The executive order signed by President Barack Obama on March 9 ending restrictions on human embryonic stem cell research thoroughly revamps standard operating procedure at the Harvard Stem Cell Institute.

A ban put in place in 2001 severely limited government funding of work with these pluripotent cells, so the research largely depended on private contributions. These two streams of funding, public and private, and the research they supported had to be kept strictly separate. “We had to do an enormous amount in terms of monitoring purchases and setting up separate accounting procedures,” said David Scadden, one of two scientific directors of the institute and the Gerald and Darlene Jordan professor of medicine at HMS and Massachusetts General Hospital.

Duplicate pieces of equipment had to be purchased and had stickers on them indicating whether they could be used for embryonic stem cell research.
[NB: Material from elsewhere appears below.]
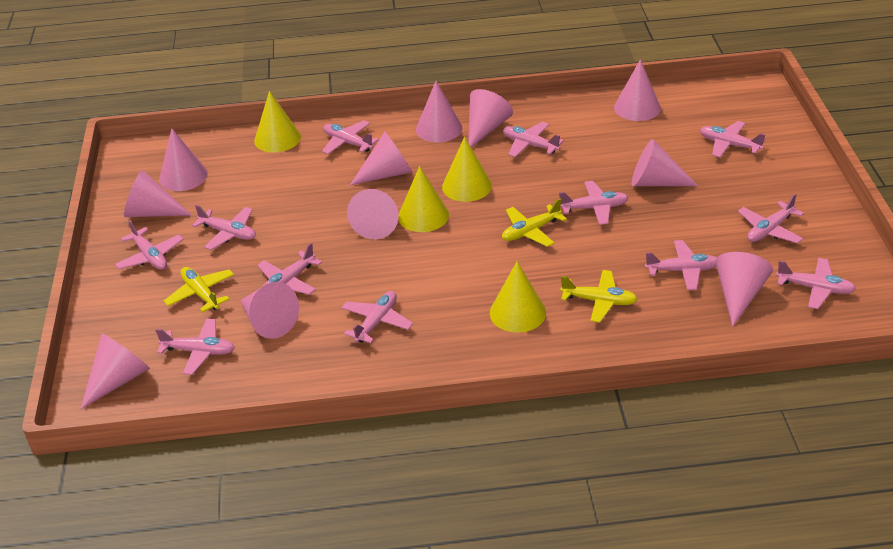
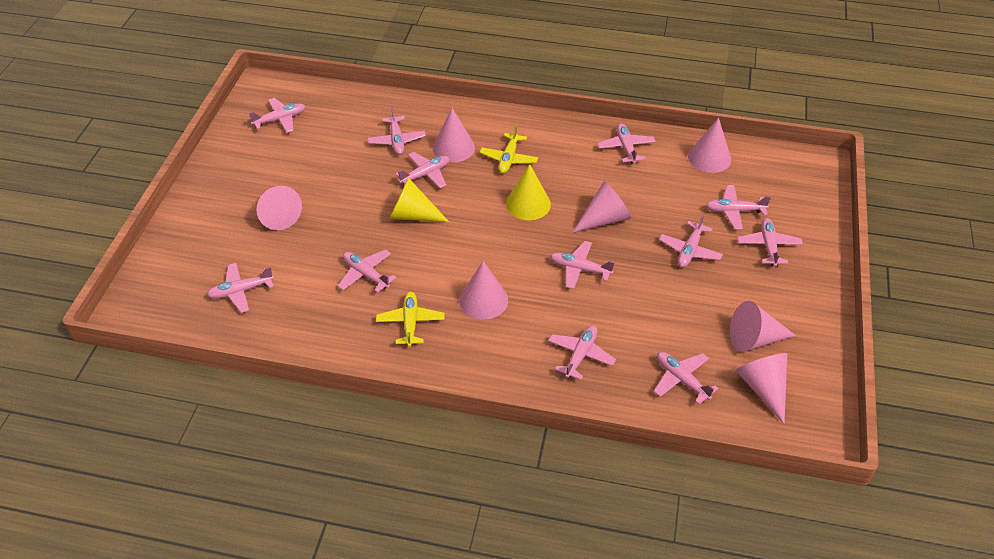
pink cone: [80,334,150,409] [124,170,191,217] [159,129,208,191] [240,282,299,339] [347,189,398,239] [350,132,412,185] [416,81,462,142] [468,89,513,148] [614,59,661,121] [632,139,698,186] [715,252,773,327] = 11 -> [256,186,302,230] [433,108,475,162] [459,261,508,319] [572,181,631,233] [688,118,731,173] [730,301,796,352] [735,353,788,424] = 7
yellow cone: [254,91,301,153] [398,166,449,232] [442,137,492,202] [490,261,546,333] = 4 -> [389,177,449,222] [506,164,551,220] = 2
yellow plane: [164,267,234,312] [502,198,567,247] [560,270,638,323] = 3 -> [376,292,445,347] [479,124,538,174] = 2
Now all of that is gone.”

“More important is the symbolic impact,” Scadden said. “Stem cell scientists no longer operate under a cloud of political ideology.”

In a letter posted on the institute website (www.hsci.harvard.edu), Scadden and Douglas Melton, the institute’s other scientific director, write, “Science as a way of knowing is a very powerful tool for good, and it is liberating to hear that science, not political ideology, will guide the Obama administration in its decisions.”

A day after the President’s order, the Harvard Faculty of Arts and Sciences approved a new undergraduate major focusing on stem cell science. The Harvard department featuring this discipline, Stem Cell and Regenerative Biology (SCRB), is cochaired by Scadden and Melton, who is also a Howard Hughes investigator and the Thomas Dudley Cabot professor in the natural sciences at Harvard. SCRB was the first cross-school department at the University, based at both FAS and the Medical School.